◆ Activity
Rewrite everything from the line containing "### Phase 1: Foundation (DONE)" down to the line containing "- [x] **Infrastructure**: AWS", swapping "responsive" for "mobile-friendly" and leaving all else unchanged. Return only those lines.

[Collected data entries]
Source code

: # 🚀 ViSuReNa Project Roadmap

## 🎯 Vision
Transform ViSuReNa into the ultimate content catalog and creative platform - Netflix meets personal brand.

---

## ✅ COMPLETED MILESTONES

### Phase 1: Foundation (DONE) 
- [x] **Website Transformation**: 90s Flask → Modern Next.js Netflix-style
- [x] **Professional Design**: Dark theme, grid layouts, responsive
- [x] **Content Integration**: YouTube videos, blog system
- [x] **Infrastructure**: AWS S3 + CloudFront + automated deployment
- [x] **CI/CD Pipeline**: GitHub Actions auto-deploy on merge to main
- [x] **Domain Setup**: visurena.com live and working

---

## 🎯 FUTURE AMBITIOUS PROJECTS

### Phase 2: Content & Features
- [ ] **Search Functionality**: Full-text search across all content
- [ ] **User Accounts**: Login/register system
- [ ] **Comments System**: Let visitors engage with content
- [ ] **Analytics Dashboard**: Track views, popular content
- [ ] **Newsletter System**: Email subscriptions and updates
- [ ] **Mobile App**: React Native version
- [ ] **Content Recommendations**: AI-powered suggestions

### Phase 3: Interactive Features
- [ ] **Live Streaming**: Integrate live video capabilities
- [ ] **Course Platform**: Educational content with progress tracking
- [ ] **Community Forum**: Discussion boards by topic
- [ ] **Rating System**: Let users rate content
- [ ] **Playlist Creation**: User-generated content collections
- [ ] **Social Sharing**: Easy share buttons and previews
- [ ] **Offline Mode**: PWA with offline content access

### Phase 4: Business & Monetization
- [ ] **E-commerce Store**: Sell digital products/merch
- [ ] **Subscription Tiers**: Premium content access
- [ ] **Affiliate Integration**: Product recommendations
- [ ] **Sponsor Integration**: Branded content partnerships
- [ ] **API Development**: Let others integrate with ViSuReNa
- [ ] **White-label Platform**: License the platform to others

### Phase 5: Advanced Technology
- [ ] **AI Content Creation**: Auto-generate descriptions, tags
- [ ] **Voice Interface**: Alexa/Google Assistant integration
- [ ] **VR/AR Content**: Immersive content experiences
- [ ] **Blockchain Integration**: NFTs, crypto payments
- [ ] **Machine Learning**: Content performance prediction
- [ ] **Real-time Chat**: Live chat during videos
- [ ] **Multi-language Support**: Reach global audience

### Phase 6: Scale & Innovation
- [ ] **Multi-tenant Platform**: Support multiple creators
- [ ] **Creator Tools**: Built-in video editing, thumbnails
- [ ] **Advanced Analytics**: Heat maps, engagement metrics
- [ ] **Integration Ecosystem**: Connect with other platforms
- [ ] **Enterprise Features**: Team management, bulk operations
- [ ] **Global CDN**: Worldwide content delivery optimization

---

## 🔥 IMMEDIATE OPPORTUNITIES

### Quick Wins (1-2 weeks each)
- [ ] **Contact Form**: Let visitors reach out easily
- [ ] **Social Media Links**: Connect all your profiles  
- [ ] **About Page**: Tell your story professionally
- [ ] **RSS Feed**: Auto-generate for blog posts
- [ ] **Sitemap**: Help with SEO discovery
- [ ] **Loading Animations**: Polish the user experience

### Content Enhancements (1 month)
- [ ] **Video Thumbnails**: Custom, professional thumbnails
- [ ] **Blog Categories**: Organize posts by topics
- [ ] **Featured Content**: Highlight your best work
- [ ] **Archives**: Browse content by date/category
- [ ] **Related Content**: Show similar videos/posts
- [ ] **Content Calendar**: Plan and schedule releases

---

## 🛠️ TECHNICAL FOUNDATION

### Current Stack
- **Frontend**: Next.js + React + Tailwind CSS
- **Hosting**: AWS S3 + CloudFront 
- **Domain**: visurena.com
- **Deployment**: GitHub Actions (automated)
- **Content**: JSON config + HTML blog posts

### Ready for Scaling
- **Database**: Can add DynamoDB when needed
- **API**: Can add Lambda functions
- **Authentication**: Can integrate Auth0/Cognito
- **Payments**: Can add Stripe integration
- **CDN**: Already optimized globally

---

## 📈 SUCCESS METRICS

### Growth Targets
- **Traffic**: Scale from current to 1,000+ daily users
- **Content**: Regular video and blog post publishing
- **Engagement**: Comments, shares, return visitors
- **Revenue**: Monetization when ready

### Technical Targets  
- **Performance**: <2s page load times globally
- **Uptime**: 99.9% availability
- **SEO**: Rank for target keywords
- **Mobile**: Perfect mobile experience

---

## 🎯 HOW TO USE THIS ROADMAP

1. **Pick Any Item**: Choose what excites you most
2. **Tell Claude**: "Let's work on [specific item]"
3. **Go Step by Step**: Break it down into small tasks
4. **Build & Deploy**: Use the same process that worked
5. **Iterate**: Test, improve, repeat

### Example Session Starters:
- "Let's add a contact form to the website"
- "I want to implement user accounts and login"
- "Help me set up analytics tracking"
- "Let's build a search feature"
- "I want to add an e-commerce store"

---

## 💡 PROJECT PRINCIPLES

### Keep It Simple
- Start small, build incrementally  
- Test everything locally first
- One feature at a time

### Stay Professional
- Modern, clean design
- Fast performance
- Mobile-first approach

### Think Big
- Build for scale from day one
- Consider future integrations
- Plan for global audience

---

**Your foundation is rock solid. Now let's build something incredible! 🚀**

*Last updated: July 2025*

◆ Answer space
### Phase 1: Foundation (DONE) 
- [x] **Website Transformation**: 90s Flask → Modern Next.js Netflix-style
- [x] **Professional Design**: Dark theme, grid layouts, mobile-friendly
- [x] **Content Integration**: YouTube videos, blog system
- [x] **Infrastructure**: AWS S3 + CloudFront + automated deployment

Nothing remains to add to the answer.